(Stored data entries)
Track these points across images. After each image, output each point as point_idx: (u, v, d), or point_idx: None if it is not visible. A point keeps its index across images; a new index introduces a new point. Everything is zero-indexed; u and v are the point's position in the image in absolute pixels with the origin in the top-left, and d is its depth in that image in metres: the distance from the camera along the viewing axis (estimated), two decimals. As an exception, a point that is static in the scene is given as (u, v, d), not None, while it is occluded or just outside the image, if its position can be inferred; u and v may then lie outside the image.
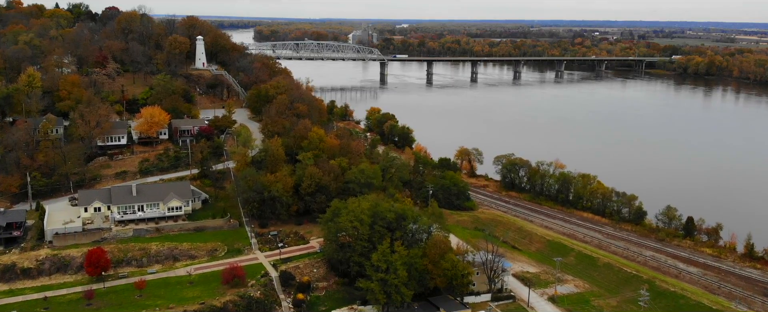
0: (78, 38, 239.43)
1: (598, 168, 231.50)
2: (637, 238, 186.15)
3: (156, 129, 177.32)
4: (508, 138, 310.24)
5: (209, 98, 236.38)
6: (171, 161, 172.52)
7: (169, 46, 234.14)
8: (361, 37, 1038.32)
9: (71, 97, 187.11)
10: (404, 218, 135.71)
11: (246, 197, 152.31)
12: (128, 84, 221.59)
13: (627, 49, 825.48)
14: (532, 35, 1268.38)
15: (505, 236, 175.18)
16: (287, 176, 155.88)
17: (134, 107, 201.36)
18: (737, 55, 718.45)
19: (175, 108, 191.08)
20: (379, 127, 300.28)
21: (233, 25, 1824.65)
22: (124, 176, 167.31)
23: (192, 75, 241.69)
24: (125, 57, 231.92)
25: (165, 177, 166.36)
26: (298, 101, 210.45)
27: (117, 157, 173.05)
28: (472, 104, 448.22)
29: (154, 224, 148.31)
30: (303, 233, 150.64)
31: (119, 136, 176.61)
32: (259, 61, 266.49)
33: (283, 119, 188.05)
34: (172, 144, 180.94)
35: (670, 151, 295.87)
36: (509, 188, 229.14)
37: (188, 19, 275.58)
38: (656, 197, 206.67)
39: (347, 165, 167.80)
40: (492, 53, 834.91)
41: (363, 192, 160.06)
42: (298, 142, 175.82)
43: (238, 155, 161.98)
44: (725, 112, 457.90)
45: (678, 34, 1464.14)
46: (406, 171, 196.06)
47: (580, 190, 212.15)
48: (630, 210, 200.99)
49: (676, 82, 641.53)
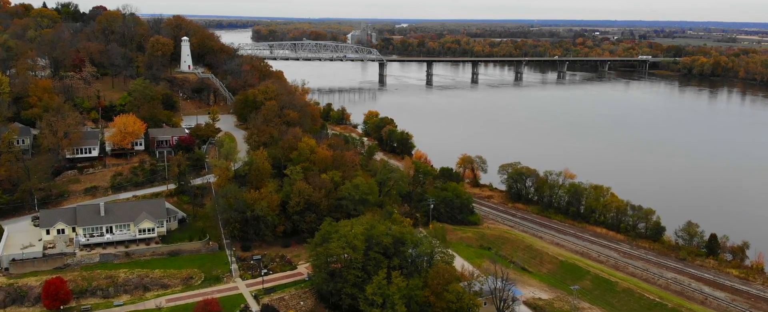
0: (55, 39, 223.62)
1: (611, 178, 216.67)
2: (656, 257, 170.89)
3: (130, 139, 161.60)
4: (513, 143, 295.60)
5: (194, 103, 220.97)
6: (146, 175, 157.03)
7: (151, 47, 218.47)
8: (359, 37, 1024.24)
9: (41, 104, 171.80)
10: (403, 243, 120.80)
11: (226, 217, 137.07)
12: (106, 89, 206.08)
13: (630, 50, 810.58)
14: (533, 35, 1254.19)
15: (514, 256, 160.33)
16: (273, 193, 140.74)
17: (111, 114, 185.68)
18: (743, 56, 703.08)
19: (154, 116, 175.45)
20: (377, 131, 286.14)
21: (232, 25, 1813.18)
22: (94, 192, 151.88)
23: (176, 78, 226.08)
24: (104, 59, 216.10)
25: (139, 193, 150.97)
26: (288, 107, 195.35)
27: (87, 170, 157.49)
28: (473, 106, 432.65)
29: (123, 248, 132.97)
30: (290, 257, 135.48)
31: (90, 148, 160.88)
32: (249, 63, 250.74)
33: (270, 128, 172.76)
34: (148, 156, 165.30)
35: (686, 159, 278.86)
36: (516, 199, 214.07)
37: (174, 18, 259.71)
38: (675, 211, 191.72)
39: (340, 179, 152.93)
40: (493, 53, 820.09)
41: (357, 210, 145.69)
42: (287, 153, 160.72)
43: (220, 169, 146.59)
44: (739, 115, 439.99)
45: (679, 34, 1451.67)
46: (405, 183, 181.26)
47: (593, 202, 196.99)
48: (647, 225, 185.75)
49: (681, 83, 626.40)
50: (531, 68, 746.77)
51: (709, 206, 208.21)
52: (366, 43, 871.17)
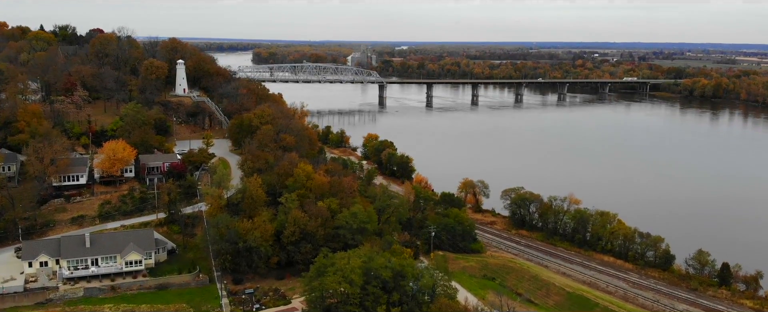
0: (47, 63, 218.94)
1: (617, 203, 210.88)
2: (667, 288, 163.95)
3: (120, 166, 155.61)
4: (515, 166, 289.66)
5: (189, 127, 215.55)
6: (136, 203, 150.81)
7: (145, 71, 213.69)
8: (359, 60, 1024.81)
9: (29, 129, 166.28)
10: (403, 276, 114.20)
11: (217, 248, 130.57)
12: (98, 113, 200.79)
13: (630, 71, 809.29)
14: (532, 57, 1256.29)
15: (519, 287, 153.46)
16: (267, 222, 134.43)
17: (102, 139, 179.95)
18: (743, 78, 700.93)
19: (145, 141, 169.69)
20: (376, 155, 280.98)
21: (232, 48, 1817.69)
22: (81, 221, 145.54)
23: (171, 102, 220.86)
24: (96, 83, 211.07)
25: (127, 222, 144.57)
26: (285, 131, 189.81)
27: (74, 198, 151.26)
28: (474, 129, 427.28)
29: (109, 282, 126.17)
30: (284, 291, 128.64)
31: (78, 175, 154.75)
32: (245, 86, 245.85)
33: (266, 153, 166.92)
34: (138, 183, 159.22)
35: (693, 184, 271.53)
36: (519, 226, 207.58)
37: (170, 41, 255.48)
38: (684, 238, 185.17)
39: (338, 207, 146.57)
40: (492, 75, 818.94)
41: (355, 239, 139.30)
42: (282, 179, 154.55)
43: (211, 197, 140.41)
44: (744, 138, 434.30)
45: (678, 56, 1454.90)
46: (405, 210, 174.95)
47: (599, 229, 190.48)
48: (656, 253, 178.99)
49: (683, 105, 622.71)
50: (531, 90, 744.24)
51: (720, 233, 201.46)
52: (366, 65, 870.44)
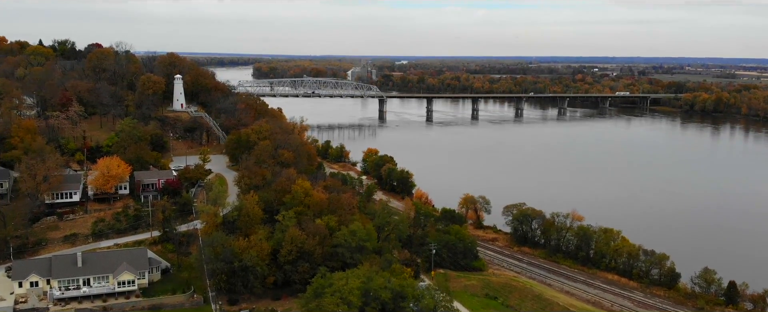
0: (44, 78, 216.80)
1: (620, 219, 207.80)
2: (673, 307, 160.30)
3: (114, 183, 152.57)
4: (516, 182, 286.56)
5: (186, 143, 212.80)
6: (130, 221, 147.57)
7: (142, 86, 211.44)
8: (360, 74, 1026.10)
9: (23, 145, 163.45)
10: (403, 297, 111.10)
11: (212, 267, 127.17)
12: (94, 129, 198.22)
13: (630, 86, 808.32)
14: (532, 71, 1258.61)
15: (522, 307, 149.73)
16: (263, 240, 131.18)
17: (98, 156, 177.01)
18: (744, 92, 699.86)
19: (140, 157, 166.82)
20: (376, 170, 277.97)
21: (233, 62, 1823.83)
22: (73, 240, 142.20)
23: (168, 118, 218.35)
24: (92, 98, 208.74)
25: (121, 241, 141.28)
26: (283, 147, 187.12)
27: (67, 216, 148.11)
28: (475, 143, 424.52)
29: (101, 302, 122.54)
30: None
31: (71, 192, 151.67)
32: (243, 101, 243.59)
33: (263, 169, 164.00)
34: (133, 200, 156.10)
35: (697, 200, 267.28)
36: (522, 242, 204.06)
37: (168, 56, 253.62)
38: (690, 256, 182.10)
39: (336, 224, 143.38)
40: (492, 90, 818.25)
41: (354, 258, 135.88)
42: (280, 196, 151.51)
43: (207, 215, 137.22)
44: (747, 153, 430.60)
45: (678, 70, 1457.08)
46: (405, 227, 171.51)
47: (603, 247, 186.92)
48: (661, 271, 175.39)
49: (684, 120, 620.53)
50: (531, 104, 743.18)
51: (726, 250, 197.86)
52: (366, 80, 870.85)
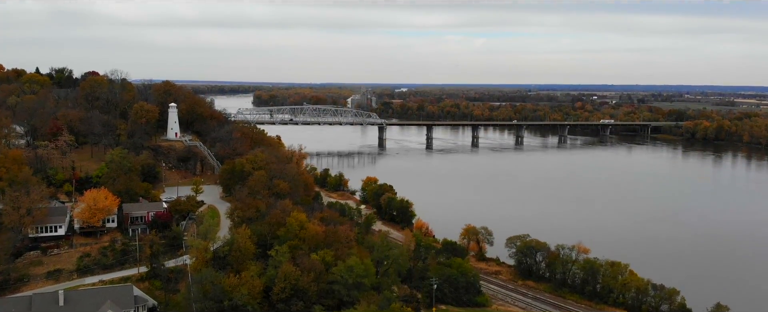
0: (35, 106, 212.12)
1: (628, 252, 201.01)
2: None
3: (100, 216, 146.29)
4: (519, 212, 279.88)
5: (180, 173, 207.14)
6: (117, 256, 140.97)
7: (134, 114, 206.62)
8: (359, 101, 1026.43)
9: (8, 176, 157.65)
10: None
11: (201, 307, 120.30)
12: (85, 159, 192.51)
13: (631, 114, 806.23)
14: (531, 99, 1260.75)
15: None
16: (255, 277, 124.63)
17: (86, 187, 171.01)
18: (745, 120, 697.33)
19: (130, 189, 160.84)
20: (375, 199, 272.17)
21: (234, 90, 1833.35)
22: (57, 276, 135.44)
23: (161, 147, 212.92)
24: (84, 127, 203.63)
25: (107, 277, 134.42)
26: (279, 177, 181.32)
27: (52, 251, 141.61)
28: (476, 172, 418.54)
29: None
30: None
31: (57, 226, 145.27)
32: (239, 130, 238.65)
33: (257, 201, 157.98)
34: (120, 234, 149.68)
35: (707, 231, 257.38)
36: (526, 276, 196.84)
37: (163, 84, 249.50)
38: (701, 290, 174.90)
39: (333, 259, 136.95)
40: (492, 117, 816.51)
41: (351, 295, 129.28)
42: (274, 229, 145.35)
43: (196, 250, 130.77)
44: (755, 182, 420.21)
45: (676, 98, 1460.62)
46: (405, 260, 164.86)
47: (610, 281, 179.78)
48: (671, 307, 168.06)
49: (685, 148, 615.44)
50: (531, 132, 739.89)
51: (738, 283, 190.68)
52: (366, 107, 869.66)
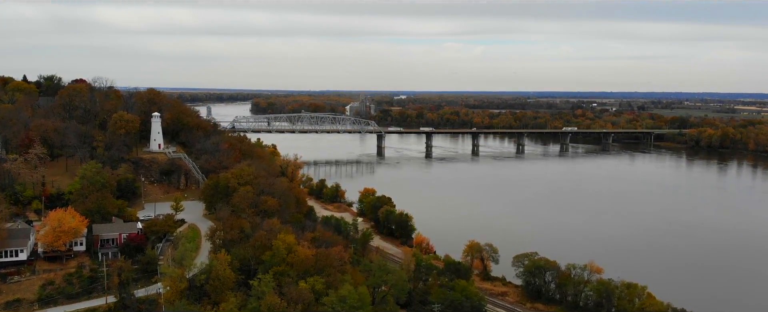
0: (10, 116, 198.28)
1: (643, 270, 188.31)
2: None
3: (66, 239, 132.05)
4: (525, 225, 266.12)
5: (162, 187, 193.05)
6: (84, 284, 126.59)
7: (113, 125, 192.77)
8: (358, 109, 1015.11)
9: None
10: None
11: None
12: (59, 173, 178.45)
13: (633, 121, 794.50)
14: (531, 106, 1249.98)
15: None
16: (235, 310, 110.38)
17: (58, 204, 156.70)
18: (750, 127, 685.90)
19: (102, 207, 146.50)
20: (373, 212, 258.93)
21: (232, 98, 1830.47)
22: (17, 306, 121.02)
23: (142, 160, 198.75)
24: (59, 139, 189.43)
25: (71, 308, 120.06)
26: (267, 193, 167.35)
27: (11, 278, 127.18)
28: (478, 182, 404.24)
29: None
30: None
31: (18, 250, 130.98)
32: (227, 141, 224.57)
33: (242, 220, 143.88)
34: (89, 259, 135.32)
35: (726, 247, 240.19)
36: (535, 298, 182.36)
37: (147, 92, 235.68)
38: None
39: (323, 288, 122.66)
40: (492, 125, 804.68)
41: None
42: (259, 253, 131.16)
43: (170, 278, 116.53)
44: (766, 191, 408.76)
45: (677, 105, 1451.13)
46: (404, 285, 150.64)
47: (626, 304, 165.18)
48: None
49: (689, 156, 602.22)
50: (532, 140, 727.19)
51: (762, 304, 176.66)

**Exercise instructions:**
Return exactly the lines that appear in the data above between the line containing "45: (678, 34, 1464.14)" and the line containing "20: (377, 131, 286.14)", both of which are included, and leave the pictures out.

**Reply to the exercise:**
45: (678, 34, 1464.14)
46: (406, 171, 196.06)
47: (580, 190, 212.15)
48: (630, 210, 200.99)
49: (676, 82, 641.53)
0: (55, 39, 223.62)
1: (611, 178, 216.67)
2: (656, 257, 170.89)
3: (130, 139, 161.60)
4: (513, 143, 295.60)
5: (194, 103, 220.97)
6: (146, 175, 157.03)
7: (151, 47, 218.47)
8: (359, 37, 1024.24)
9: (41, 104, 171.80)
10: (403, 243, 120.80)
11: (226, 217, 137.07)
12: (106, 89, 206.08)
13: (630, 50, 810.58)
14: (533, 35, 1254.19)
15: (514, 256, 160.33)
16: (273, 193, 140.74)
17: (111, 114, 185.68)
18: (743, 56, 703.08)
19: (154, 116, 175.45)
20: (377, 131, 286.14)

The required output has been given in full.